Python Euler 5:可以被1到20之间的数除的最小数
我试图在projecteuler中解决问题5。问题如下Python Euler 5:可以被1到20之间的数除的最小数,python,Python,我试图在projecteuler中解决问题5。问题如下 2520 is the smallest number that can be divided by each of the numbers from 1 to 10 without any remainder. What is the smallest positive number that is evenly divisible by all of the numbers from 1 to 20? 我已经编写了一个简单的pyth
2520 is the smallest number that can be divided by each of the numbers from 1 to 10 without any remainder.
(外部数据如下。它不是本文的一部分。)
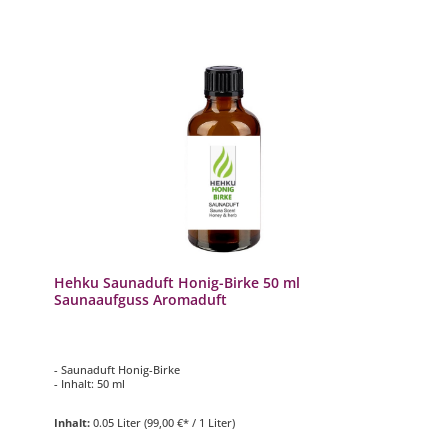
Hehku Saunaduft Honig-Birke 50 ml
Saunaaufguss Aromaduft
- Saunaduft Honig-Birke
- Inhalt: 50 ml
Inhalt:
0.05 Liter
(99,00 €* / 1 Liter)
What is the smallest positive number that is evenly divisible by all of the numbers from 1 to 20?
我已经编写了一个简单的python程序
primes = [2,3,5,7,11,13,17,19]
prod = 1
#function returns the list of prime factors of 'n'
def find_pf(n):
pf = []
for j in primes:
if i % j == 0:
pf.append(j)
return pf
#multiplies all the prime factors of all the numbers
#from 1[1..20]
for i in range(1,21):
lst = find_pf(i)
for i in lst:
prod *= i
#verifies that 'n' is diviible evenly by [1..20]
count = 0
def test_n(n):
global count
for i in range(1,21):
if n % i != 0:
count += 1
print ('smallest number divisible by [1..20] {}'.format(prod))
test_n(prod)
print('Total failures {}'.format(count))
通过上述程序得到的结果是
smallest number divisible by [1..20] 1055947052160000
Total failures 0
答案1055947052160000
不正确。?有人能指出上面的程序有什么问题吗?或者建议解决此问题的正确方法?错误在
#multiplies all the prime factors of all the numbers
#from 1[1..20]
for i in range(1,21):
lst = find_pf(i)
for i in lst:
prod *= i
你只对任何质数的最高必要幂感兴趣。
例如,您要查找的值应可被16整除。您的代码查找可被2*4*8*16整除的数字。错误在
#multiplies all the prime factors of all the numbers
#from 1[1..20]
for i in range(1,21):
lst = find_pf(i)
for i in lst:
prod *= i
def lcm(*values):
values = [value for value in values]
if values:
n = max(values)
m = n
values.remove(n)
while any(n % value for value in values):
n += m
return n
return 0
reduce(lcm, range(1, 20))
In [3]: reduce(lcm, range(1, 20))
Out[3]: 232792560
你只对任何质数的最高必要幂感兴趣。
例如,您要查找的值应可被16整除。您的代码查找可被2*4*8*16整除的数字
def lcm(*values):
values = [value for value in values]
if values:
n = max(values)
m = n
values.remove(n)
while any(n % value for value in values):
n += m
return n
return 0
reduce(lcm, range(1, 20))
In [3]: reduce(lcm, range(1, 20))
Out[3]: 232792560
将“两个参数的函数”从左到右累加到iterable的项,以便将iterable减少为单个值
将“两个参数的函数”从左到右累加到iterable的项,以便将iterable减少为单个值
您的代码正在查找太多的素数。查找最大值就足够了:例如,如果数字可以除以16,则它已经可以除以8
primes = [2,3,5,7,11,13,17,19]
prod = 1
for p in primes:
n = 2
prod *= p
while (p**n < 21):
prod *= p
n += 1
print prod
primes=[2,3,5,7,11,13,17,19]
prod=1
对于素数中的p:
n=2
产品*=p
而(p**n<21):
产品*=p
n+=1
印刷品
给你
232792560
您的代码正在查找太多的素数。查找最大值就足够了:例如,如果数字可以除以16,则它已经可以除以8
primes = [2,3,5,7,11,13,17,19]
prod = 1
for p in primes:
n = 2
prod *= p
while (p**n < 21):
prod *= p
n += 1
print prod
primes=[2,3,5,7,11,13,17,19]
prod=1
对于素数中的p:
n=2
产品*=p
而(p**n<21):
产品*=p
n+=1
印刷品
给你
232792560
参见例如,参见例如,什么是reduce()函数?它做什么?什么是reduce()函数?它有什么作用?